● **Aim of the exercise**: Tally the lines in the listing below that contain the string "کتان", and give only the resulting number.

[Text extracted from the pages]

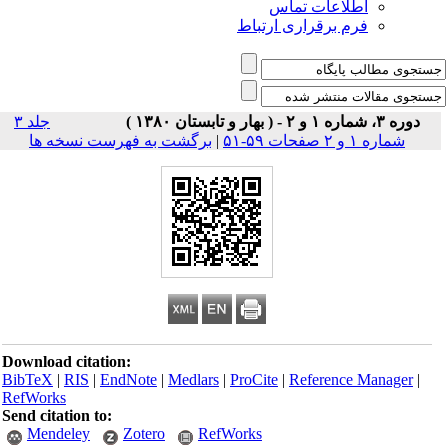
اطلاعات تماس
فرم برقراری ارتباط
دوره ۳، شماره ۱ و ۲ - ( بهار و تابستان ۱۳۸۰ )
جلد ۳
شماره ۱ و ۲ صفحات ۵۹-۵۱
|
برگشت به فهرست نسخه ها
Download citation:
BibTeX
|
RIS
|
EndNote
|
Medlars
|
ProCite
|
Reference Manager
|
RefWorks
Send citation to:
Mendeley
Zotero
RefWorks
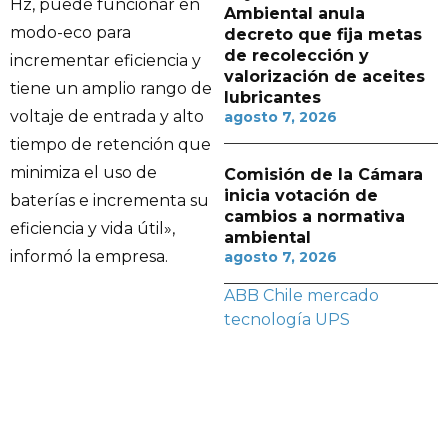
Hz, puede funcionar en
Ambiental anula
modo-eco para
decreto que fija metas
de recolección y
incrementar eficiencia y
valorización de aceites
tiene un amplio rango de
lubricantes
voltaje de entrada y alto
agosto 7, 2026
tiempo de retención que
minimiza el uso de
Comisión de la Cámara
inicia votación de
baterías e incrementa su
cambios a normativa
eficiencia y vida útil»,
ambiental
informó la empresa.
agosto 7, 2026
ABB Chile
mercado
tecnología
UPS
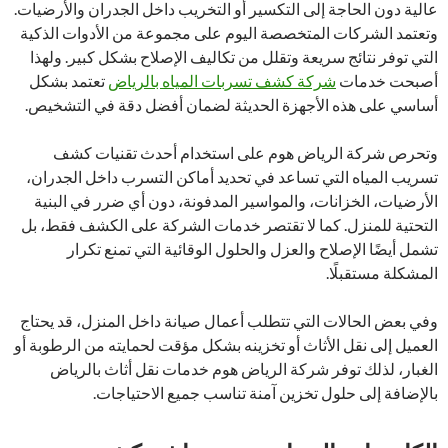
عالية دون الحاجة إلى التكسير أو التخريب داخل الجدران والأرضيات.
وتعتمد الشركات المتخصصة اليوم على مجموعة من الأدوات الذكية
التي توفر نتائج سريعة وتقلل من تكاليف الإصلاح بشكل كبير. ولهذا
أصبحت خدمات
شركة كشف تسربات المياه بالرياض
تعتمد بشكل
أساسي على هذه الأجهزة الحديثة لضمان أفضل دقة في التشخيص.
وتحرص شركة الرياض هوم على استخدام أحدث تقنيات كشف
تسريب المياه التي تساعد في تحديد أماكن التسرب داخل الجدران،
الأرضيات، الخزانات، والمواسير المدفونة، دون أي ضرر في البنية
التحتية للمنزل. كما لا تقتصر خدمات الشركة على الكشف فقط، بل
تشمل أيضًا الإصلاح والعزل والحلول الوقائية التي تمنع تكرار
المشكلة مستقبلًا.
وفي بعض الحالات التي تتطلب أعمال صيانة داخل المنزل، قد يحتاج
العميل إلى نقل الأثاث أو تخزينه بشكل مؤقت لحمايته من الرطوبة أو
الغبار، لذلك توفر شركة الرياض هوم خدمات نقل أثاث بالرياض
بالإضافة إلى حلول تخزين آمنة تناسب جميع الاحتياجات.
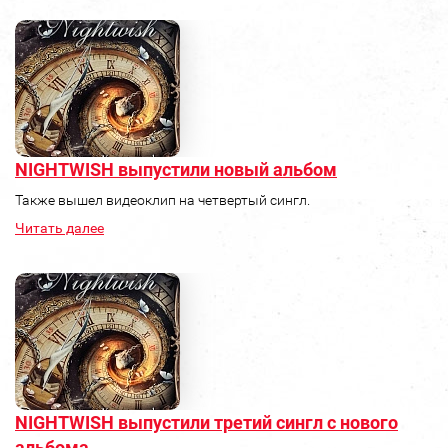
NIGHTWISH выпустили новый альбом
Также вышел видеоклип на четвертый сингл.
Читать далее
NIGHTWISH выпустили третий сингл с нового
альбома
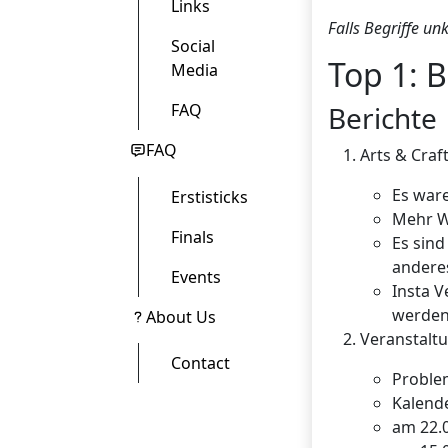
Links
Falls Begriffe un
Social
Top 1: B
Media
Berichte
FAQ
FAQ
Arts & Craf
Es war
Erstisticks
Mehr 
Finals
Es sind
anderes
Events
Insta V
werde
About Us
Veranstalt
Contact
Proble
Kalend
am 22.0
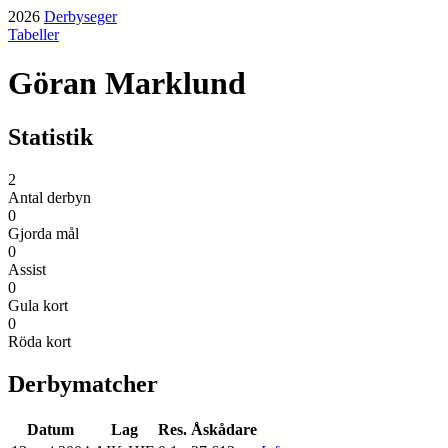
2026
Derbyseger
Tabeller
Göran Marklund
Statistik
2
Antal derbyn
0
Gjorda mål
0
Assist
0
Gula kort
0
Röda kort
Derbymatcher
Datum
Lag
Res.
Åskådare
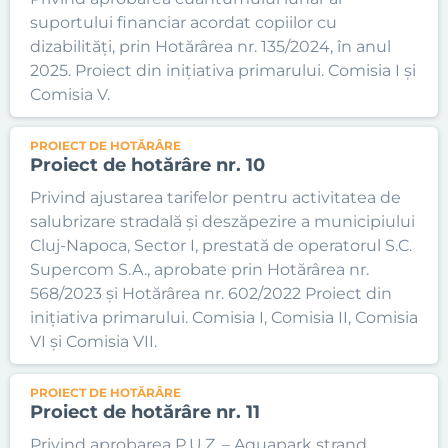
suportului financiar acordat copiilor cu
dizabilități, prin Hotărârea nr. 135/2024, în anul
2025. Proiect din inițiativa primarului. Comisia I și
Comisia V.
PROIECT DE HOTĂRÂRE
Proiect de hotărâre nr. 10
Privind ajustarea tarifelor pentru activitatea de
salubrizare stradală și deszăpezire a municipiului
Cluj-Napoca, Sector I, prestată de operatorul S.C.
Supercom S.A., aprobate prin Hotărârea nr.
568/2023 și Hotărârea nr. 602/2022 Proiect din
inițiativa primarului. Comisia I, Comisia II, Comisia
VI și Comisia VII.
PROIECT DE HOTĂRÂRE
Proiect de hotărâre nr. 11
Privind aprobarea P.U.Z. – Aquapark ștrand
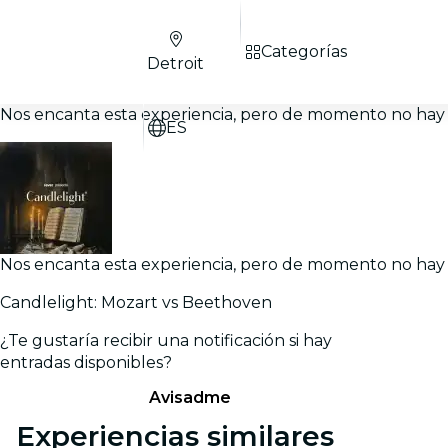
Categorías
Detroit
Nos encanta esta experiencia, pero de momento no hay 
ES
Nos encanta esta experiencia, pero de momento no hay 
Candlelight: Mozart vs Beethoven
¿Te gustaría recibir una notificación si hay
entradas disponibles?
Avisadme
Experiencias similares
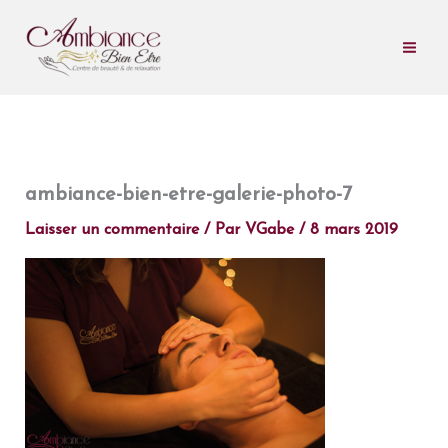
Aller
au
contenu
ambiance-bien-etre-galerie-photo-7
Laisser un commentaire
/ Par
VGabe
/
8 mars 2019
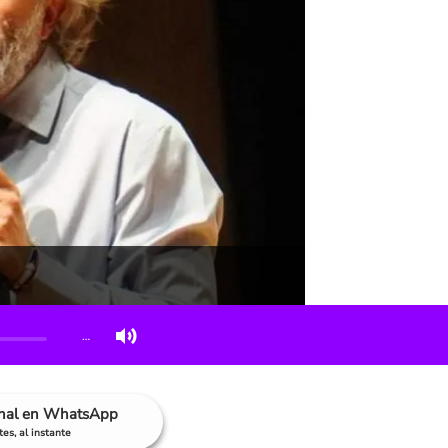
…
anal en WhatsApp
es, al instante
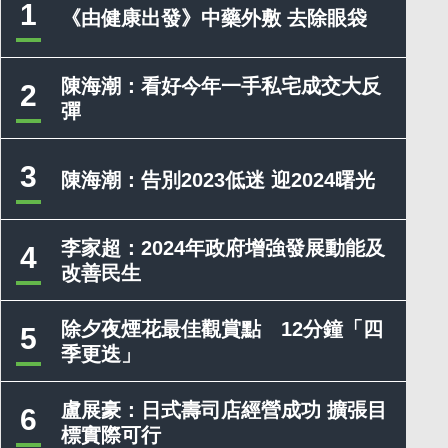
1
《由健康出發》中藥外敷 去除眼袋
陳海潮：看好今年一手私宅成交大反
2
彈
3
陳海潮：告別2023低迷 迎2024曙光
李家超：2024年政府增強發展動能及
4
改善民生
除夕夜煙花最佳觀賞點 12分鐘「四
5
季更迭」
盧展豪：日式壽司店經營成功 擴張目
6
標實際可行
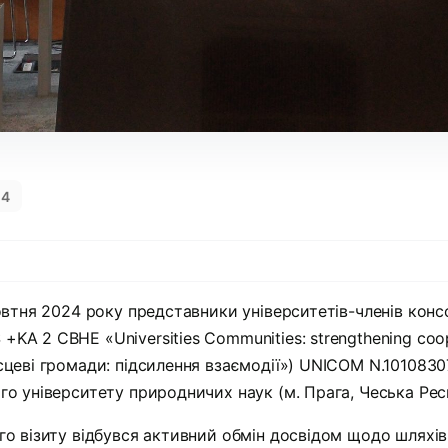
24
жовтня 2024 року представники університетів-членів консо
KA 2 CBHE «Universities Communities: strengthening coo
сцеві громади: підсилення взаємодії») UNICOM N.101083
го університету природничих наук (м. Прага, Чеська Респ
го візиту відбувся активний обмін досвідом щодо шляхів 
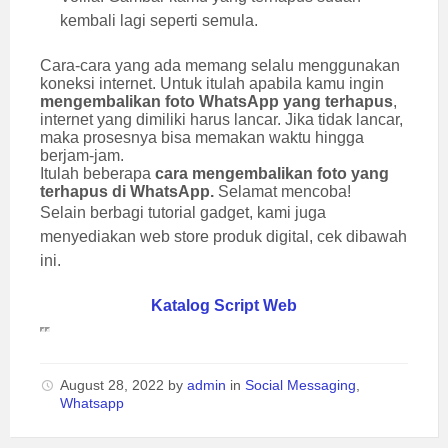
kembali lagi seperti semula.
Cara-cara yang ada memang selalu menggunakan
koneksi internet. Untuk itulah apabila kamu ingin
mengembalikan foto WhatsApp yang terhapus
,
internet yang dimiliki harus lancar. Jika tidak lancar,
maka prosesnya bisa memakan waktu hingga
berjam-jam.
Itulah beberapa
cara mengembalikan foto yang
terhapus di WhatsApp.
Selamat mencoba!
Selain berbagi tutorial gadget, kami juga
menyediakan web store produk digital, cek dibawah
ini.
Katalog Script Web
August 28, 2022
by
admin
in
Social Messaging
,
Whatsapp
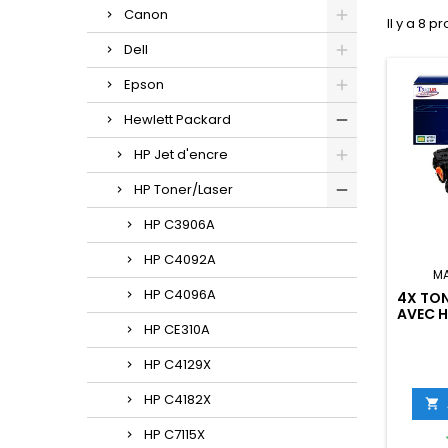
Canon
Il y a 8 pr
Dell
Epson
Hewlett Packard
HP Jet d'encre
HP Toner/Laser
HP C3906A
HP C4092A
M
HP C4096A
4X TO
AVEC H
HP CE310A
HP C4129X
HP C4182X

HP C7115X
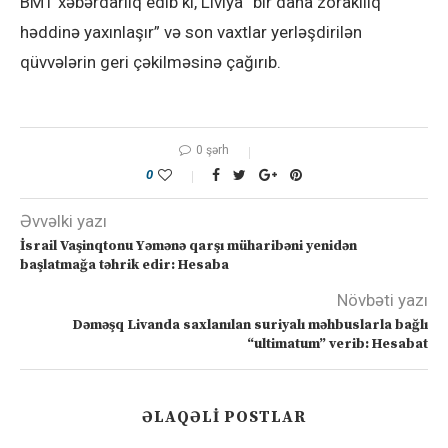
BMT xəbərdarlıq edib ki, Liviya “bir daha zorakılıq
həddinə yaxınlaşır” və son vaxtlar yerləşdirilən
qüvvələrin geri çəkilməsinə çağırıb.
0 şərh
0
Əvvəlki yazı
İsrail Vaşinqtonu Yəmənə qarşı müharibəni yenidən
başlatmağa təhrik edir: Hesaba
Növbəti yazı
Dəməşq Livanda saxlanılan suriyalı məhbuslarla bağlı
“ultimatum” verib: Hesabat
ƏLAQƏLI POSTLAR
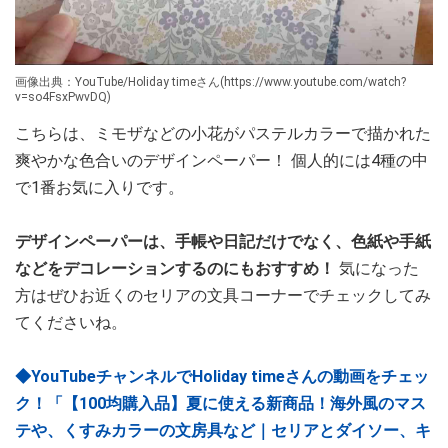
画像出典：YouTube/Holiday timeさん(https://www.youtube.com/watch?
v=so4FsxPwvDQ)
こちらは、ミモザなどの小花がパステルカラーで描かれた
爽やかな色合いのデザインペーパー！ 個人的には4種の中
で1番お気に入りです。
デザインペーパーは、手帳や日記だけでなく、色紙や手紙
などをデコレーションするのにもおすすめ！
気になった
方はぜひお近くのセリアの文具コーナーでチェックしてみ
てくださいね。
◆YouTubeチャンネルでHoliday timeさんの動画をチェッ
ク！「【100均購入品】夏に使える新商品！海外風のマス
テや、くすみカラーの文房具など｜セリアとダイソー、キ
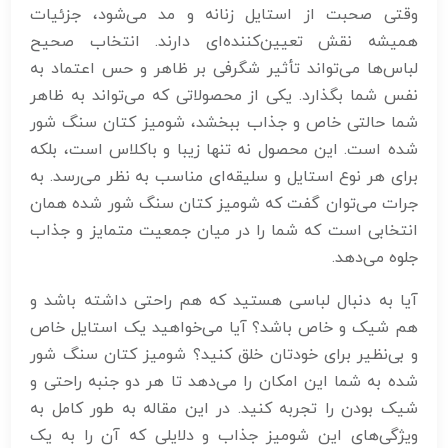
وقتی صحبت از استایل زنانه و مد می‌شود، جزئیات
همیشه نقش تعیین‌کننده‌ای دارند. انتخاب صحیح
لباس‌ها می‌تواند تأثیر شگرفی بر ظاهر و حس اعتماد به
نفس شما بگذارد. یکی از محصولاتی که می‌تواند به ظاهر
شما حالتی خاص و جذاب ببخشد، شومیز کتان سنگ شور
شده است. این محصول نه تنها زیبا و باکلاس است، بلکه
برای هر نوع استایل و سلیقه‌ای مناسب به نظر می‌رسد. به
جرات می‌توان گفت که شومیز کتان سنگ شور شده همان
انتخابی است که شما را در میان جمعیت متمایز و جذاب
جلوه می‌دهد.
آیا به دنبال لباسی هستید که هم راحتی داشته باشد و
هم شیک و خاص باشد؟ آیا می‌خواهید یک استایل خاص
و بی‌نظیر برای خودتان خلق کنید؟ شومیز کتان سنگ شور
شده به شما این امکان را می‌دهد تا هر دو جنبه راحتی و
شیک بودن را تجربه کنید. در این مقاله به طور کامل به
ویژگی‌های این شومیز جذاب و دلایلی که آن را به یک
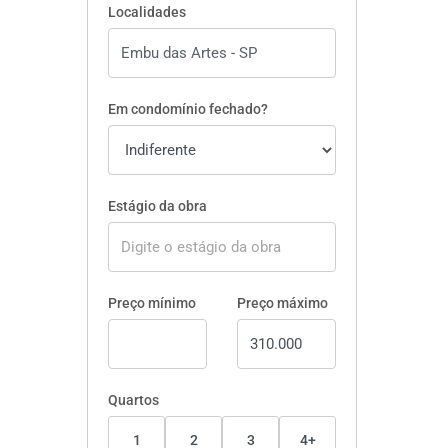
Localidades
Em condomínio fechado?
Estágio da obra
Preço mínimo
Preço máximo
Quartos
1
2
3
4+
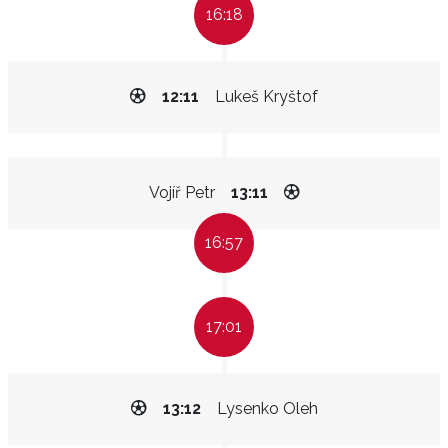
16:18
12:11
Lukeš Kryštof
Vojíř Petr
13:11
16:57
17:01
13:12
Lysenko Oleh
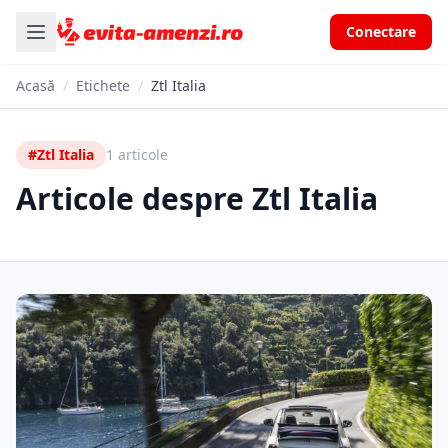
Conectare
Acasă
/
Etichete
/
Ztl Italia
#Ztl Italia
1 articole
Articole despre Ztl Italia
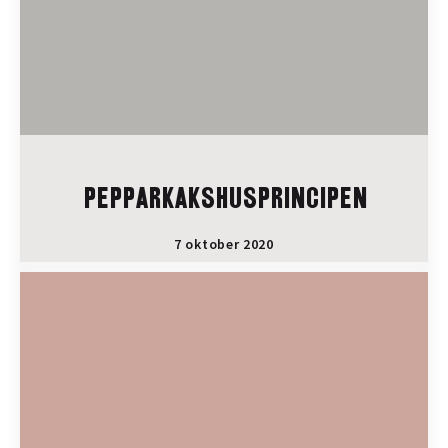
PEPPARKAKSHUSPRINCIPEN
7 oktober 2020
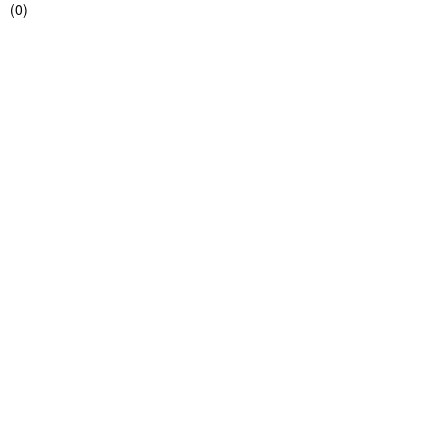
(
0
)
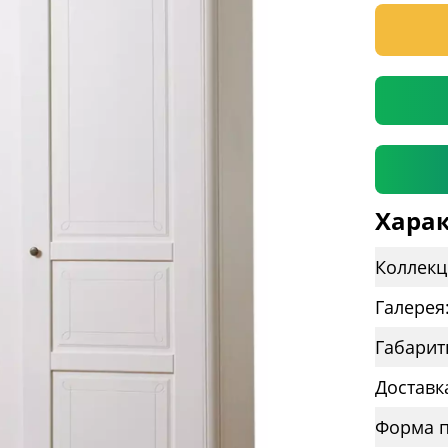
* необяз
Харак
Коллекц
Галерея
Габарит
Доставк
Форма п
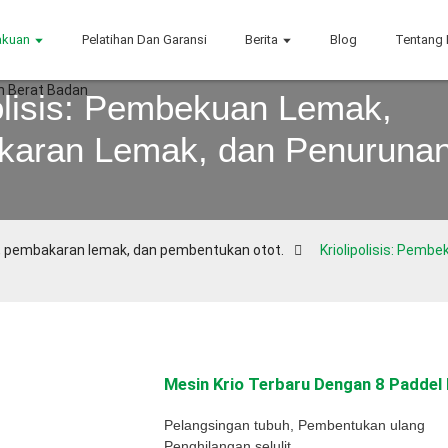
akuan
Pelatihan Dan Garansi
Berita
Blog
Tentang
polisis: Pembekuan Lemak,
aran Lemak, dan Penurunan
 pembakaran lemak, dan pembentukan otot.
Kriolipolisis: Pem
Mesin Krio Terbaru Dengan 8 Paddel K
Pelangsingan tubuh, Pembentukan ulang
Penghilangan selulit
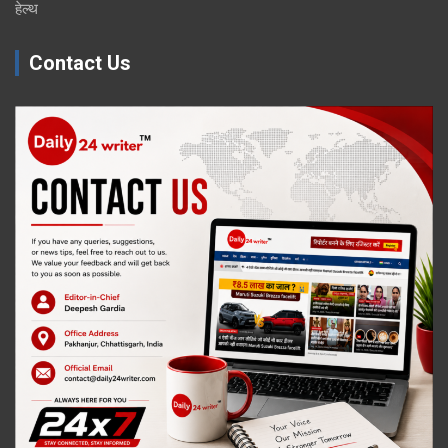
हेल्थ
Contact Us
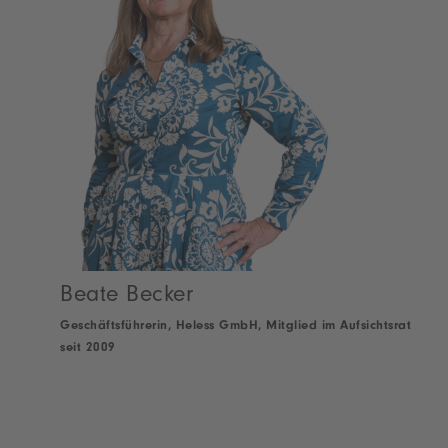
Beate Becker
Geschäftsführerin, Heless GmbH, Mitglied im Aufsichtsrat
seit 2009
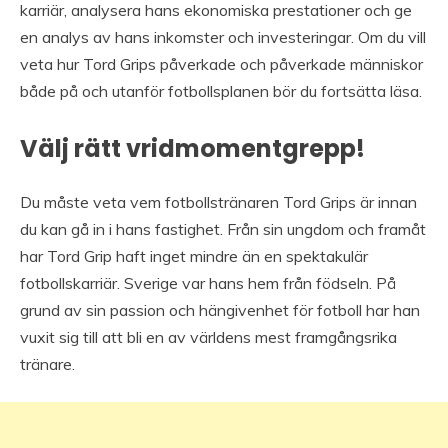
karriär, analysera hans ekonomiska prestationer och ge
en analys av hans inkomster och investeringar. Om du vill
veta hur Tord Grips påverkade och påverkade människor
både på och utanför fotbollsplanen bör du fortsätta läsa.
Välj rätt vridmomentgrepp!
Du måste veta vem fotbollstränaren Tord Grips är innan
du kan gå in i hans fastighet. Från sin ungdom och framåt
har Tord Grip haft inget mindre än en spektakulär
fotbollskarriär. Sverige var hans hem från födseln. På
grund av sin passion och hängivenhet för fotboll har han
vuxit sig till att bli en av världens mest framgångsrika
tränare.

● **Written reply**: 3